>>>
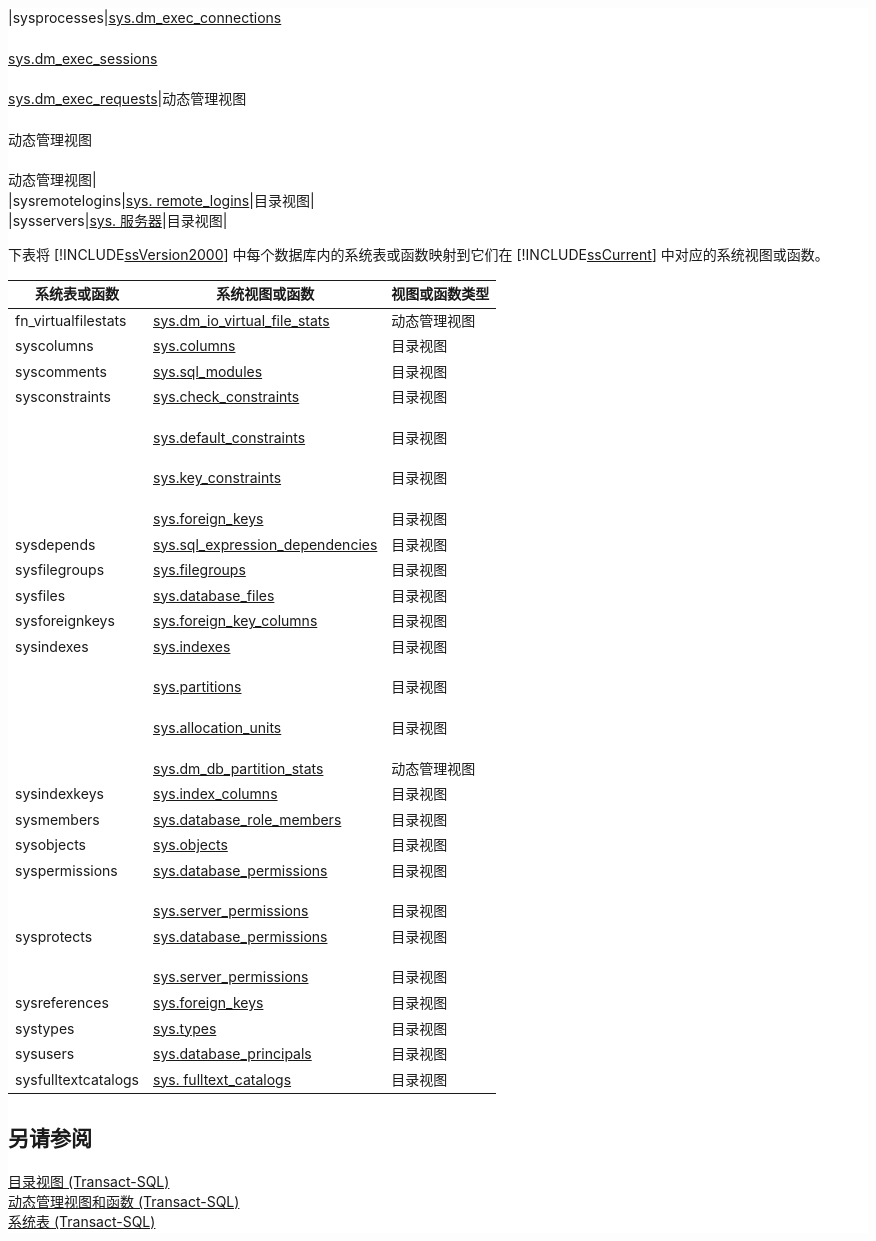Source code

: |sysprocesses|[sys.dm_exec_connections](../../relational-databases/system-dynamic-management-views/sys-dm-exec-connections-transact-sql.md)<br /><br /> [sys.dm_exec_sessions](../../relational-databases/system-dynamic-management-views/sys-dm-exec-sessions-transact-sql.md)<br /><br /> [sys.dm_exec_requests](../../relational-databases/system-dynamic-management-views/sys-dm-exec-requests-transact-sql.md)|动态管理视图<br /><br /> 动态管理视图<br /><br /> 动态管理视图|  
|sysremotelogins|[sys. remote_logins](../../relational-databases/system-catalog-views/sys-remote-logins-transact-sql.md)|目录视图|  
|sysservers|[sys. 服务器](../../relational-databases/system-catalog-views/sys-servers-transact-sql.md)|目录视图|  
  
 下表将 [!INCLUDE[ssVersion2000](../../includes/ssversion2000-md.md)] 中每个数据库内的系统表或函数映射到它们在 [!INCLUDE[ssCurrent](../../includes/sscurrent-md.md)] 中对应的系统视图或函数。  
  
|系统表或函数|系统视图或函数|视图或函数类型|  
|------------------------------|-----------------------------|------------------------------|  
|fn_virtualfilestats|[sys.dm_io_virtual_file_stats](../../relational-databases/system-dynamic-management-views/sys-dm-io-virtual-file-stats-transact-sql.md)|动态管理视图|  
|syscolumns|[sys.columns](../../relational-databases/system-catalog-views/sys-columns-transact-sql.md)|目录视图|  
|syscomments|[sys.sql_modules](../../relational-databases/system-catalog-views/sys-sql-modules-transact-sql.md)|目录视图|  
|sysconstraints|[sys.check_constraints](../../relational-databases/system-catalog-views/sys-check-constraints-transact-sql.md)<br /><br /> [sys.default_constraints](../../relational-databases/system-catalog-views/sys-default-constraints-transact-sql.md)<br /><br /> [sys.key_constraints](../../relational-databases/system-catalog-views/sys-key-constraints-transact-sql.md)<br /><br /> [sys.foreign_keys](../../relational-databases/system-catalog-views/sys-foreign-keys-transact-sql.md)|目录视图<br /><br /> 目录视图<br /><br /> 目录视图<br /><br /> 目录视图|  
|sysdepends|[sys.sql_expression_dependencies](../../relational-databases/system-catalog-views/sys-sql-expression-dependencies-transact-sql.md)|目录视图|  
|sysfilegroups|[sys.filegroups](../../relational-databases/system-catalog-views/sys-filegroups-transact-sql.md)|目录视图|  
|sysfiles|[sys.database_files](../../relational-databases/system-catalog-views/sys-database-files-transact-sql.md)|目录视图|  
|sysforeignkeys|[sys.foreign_key_columns](../../relational-databases/system-catalog-views/sys-foreign-key-columns-transact-sql.md)|目录视图|  
|sysindexes|[sys.indexes](../../relational-databases/system-catalog-views/sys-indexes-transact-sql.md)<br /><br /> [sys.partitions](../../relational-databases/system-catalog-views/sys-partitions-transact-sql.md)<br /><br /> [sys.allocation_units](../../relational-databases/system-catalog-views/sys-allocation-units-transact-sql.md)<br /><br /> [sys.dm_db_partition_stats](../../relational-databases/system-dynamic-management-views/sys-dm-db-partition-stats-transact-sql.md)|目录视图<br /><br /> 目录视图<br /><br /> 目录视图<br /><br /> 动态管理视图|  
|sysindexkeys|[sys.index_columns](../../relational-databases/system-catalog-views/sys-index-columns-transact-sql.md)|目录视图|  
|sysmembers|[sys.database_role_members](../../relational-databases/system-catalog-views/sys-database-role-members-transact-sql.md)|目录视图|  
|sysobjects|[sys.objects](../../relational-databases/system-catalog-views/sys-objects-transact-sql.md)|目录视图|  
|syspermissions|[sys.database_permissions](../../relational-databases/system-catalog-views/sys-database-permissions-transact-sql.md)<br /><br /> [sys.server_permissions](../../relational-databases/system-catalog-views/sys-server-permissions-transact-sql.md)|目录视图<br /><br /> 目录视图|  
|sysprotects|[sys.database_permissions](../../relational-databases/system-catalog-views/sys-database-permissions-transact-sql.md)<br /><br /> [sys.server_permissions](../../relational-databases/system-catalog-views/sys-server-permissions-transact-sql.md)|目录视图<br /><br /> 目录视图|  
|sysreferences|[sys.foreign_keys](../../relational-databases/system-catalog-views/sys-foreign-keys-transact-sql.md)|目录视图|  
|systypes|[sys.types](../../relational-databases/system-catalog-views/sys-types-transact-sql.md)|目录视图|  
|sysusers|[sys.database_principals](../../relational-databases/system-catalog-views/sys-database-principals-transact-sql.md)|目录视图|  
|sysfulltextcatalogs|[sys. fulltext_catalogs](../../relational-databases/system-catalog-views/sys-fulltext-catalogs-transact-sql.md)|目录视图|  
  
## <a name="see-also"></a>另请参阅  
 [目录视图 (Transact-SQL)](../../relational-databases/system-catalog-views/catalog-views-transact-sql.md)   
 [动态管理视图和函数 (Transact-SQL)](~/relational-databases/system-dynamic-management-views/system-dynamic-management-views.md)   
 [系统表 (Transact-SQL)](../../relational-databases/system-tables/system-tables-transact-sql.md)  
  
  
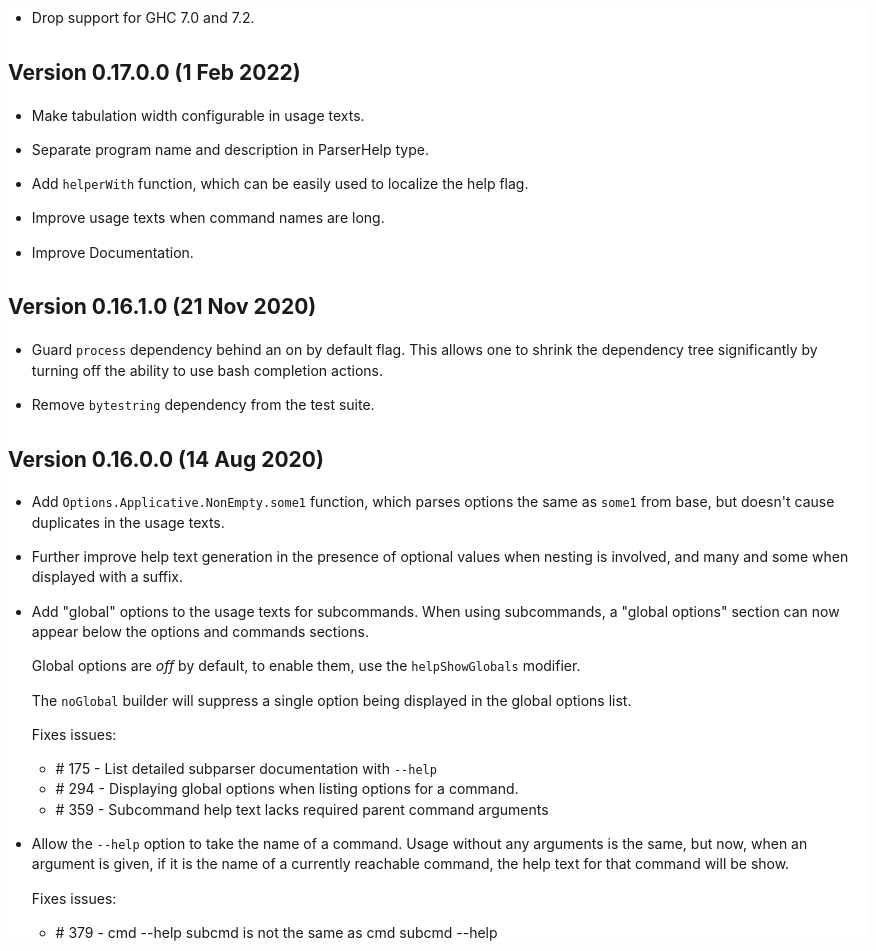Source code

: - Drop support for GHC 7.0 and 7.2.

## Version 0.17.0.0 (1 Feb 2022)

- Make tabulation width configurable in usage texts.

- Separate program name and description in ParserHelp type.

- Add `helperWith` function, which can be easily used to
  localize the help flag.

- Improve usage texts when command names are long.

- Improve Documentation.

## Version 0.16.1.0 (21 Nov 2020)

- Guard `process` dependency behind an on by default flag.
  This allows one to shrink the dependency tree significantly
  by turning off the ability to use bash completion actions.

- Remove `bytestring` dependency from the test suite.

## Version 0.16.0.0 (14 Aug 2020)

- Add `Options.Applicative.NonEmpty.some1` function, which
  parses options the same as `some1` from base, but doesn't
  cause duplicates in the usage texts.

- Further improve help text generation in the presence
  of optional values when nesting is involved, and many and
  some when displayed with a suffix.

- Add "global" options to the usage texts for subcommands.
  When using subcommands, a "global options" section can
  now appear below the options and commands sections.

  Global options are *off* by default, to enable them, use
  the `helpShowGlobals` modifier.

  The `noGlobal` builder will suppress a single option being
  displayed in the global options list.

  Fixes issues:
    * \# 175 - List detailed subparser documentation with `--help`
    * \# 294 - Displaying global options when listing options for a command.
    * \# 359 - Subcommand help text lacks required parent command arguments

- Allow the `--help` option to take the name of a command.
  Usage without any arguments is the same, but now, when an
  argument is given, if it is the name of a currently
  reachable command, the help text for that command will
  be show.

  Fixes issues:
    * \# 379 - cmd --help subcmd is not the same as cmd subcmd --help
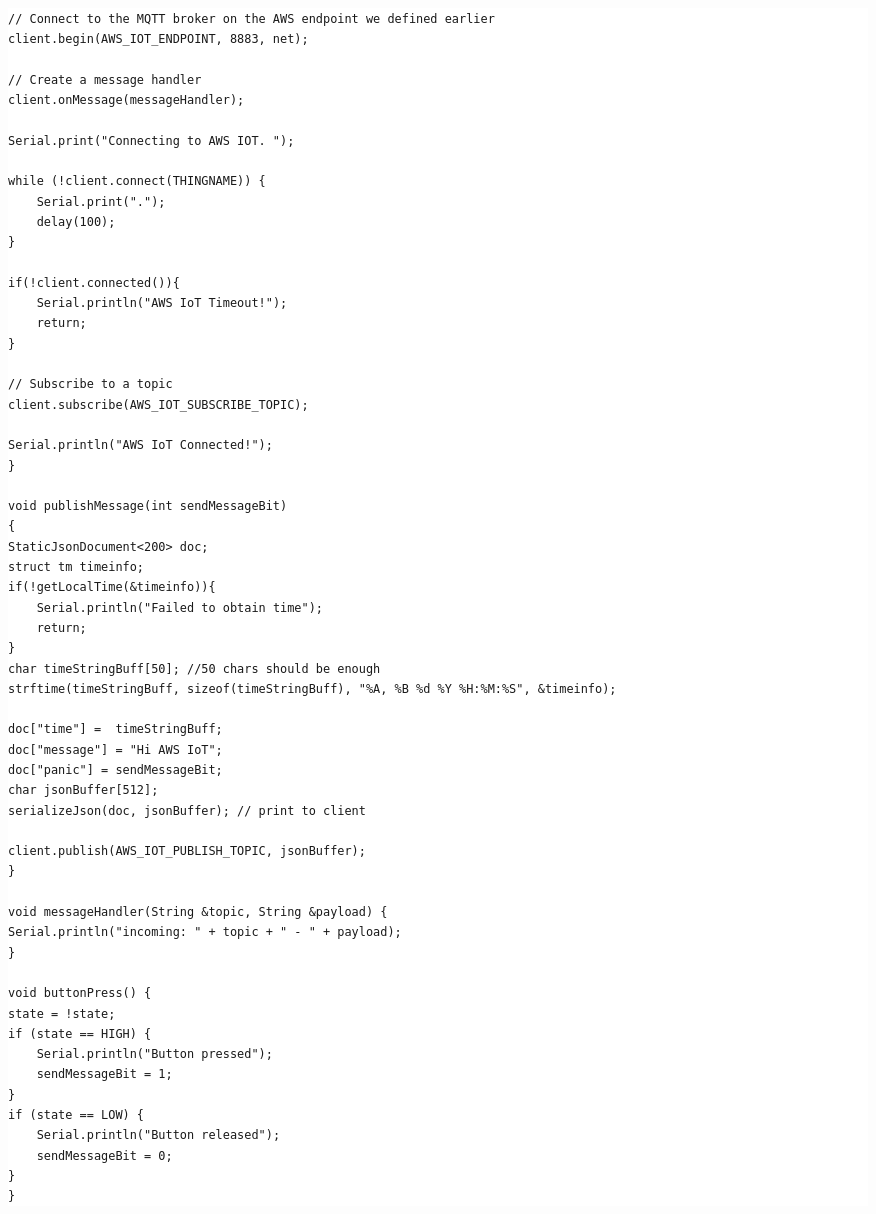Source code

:     // Connect to the MQTT broker on the AWS endpoint we defined earlier
    client.begin(AWS_IOT_ENDPOINT, 8883, net);

    // Create a message handler
    client.onMessage(messageHandler);

    Serial.print("Connecting to AWS IOT. ");

    while (!client.connect(THINGNAME)) {
        Serial.print(".");
        delay(100);
    }

    if(!client.connected()){
        Serial.println("AWS IoT Timeout!");
        return;
    }

    // Subscribe to a topic
    client.subscribe(AWS_IOT_SUBSCRIBE_TOPIC);

    Serial.println("AWS IoT Connected!");
    }

    void publishMessage(int sendMessageBit)
    {
    StaticJsonDocument<200> doc;
    struct tm timeinfo;
    if(!getLocalTime(&timeinfo)){
        Serial.println("Failed to obtain time");
        return;
    }
    char timeStringBuff[50]; //50 chars should be enough
    strftime(timeStringBuff, sizeof(timeStringBuff), "%A, %B %d %Y %H:%M:%S", &timeinfo);

    doc["time"] =  timeStringBuff;
    doc["message"] = "Hi AWS IoT";
    doc["panic"] = sendMessageBit;
    char jsonBuffer[512];
    serializeJson(doc, jsonBuffer); // print to client

    client.publish(AWS_IOT_PUBLISH_TOPIC, jsonBuffer);
    }

    void messageHandler(String &topic, String &payload) {
    Serial.println("incoming: " + topic + " - " + payload);
    }

    void buttonPress() {
    state = !state;
    if (state == HIGH) {
        Serial.println("Button pressed");
        sendMessageBit = 1;
    }
    if (state == LOW) {
        Serial.println("Button released");
        sendMessageBit = 0;
    }
    }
<<<
* **EXERCISE**: Above are some records. Report the number of their lines that include "flag", and add nothing else.

* **EXERCISE RESPONSE**: 2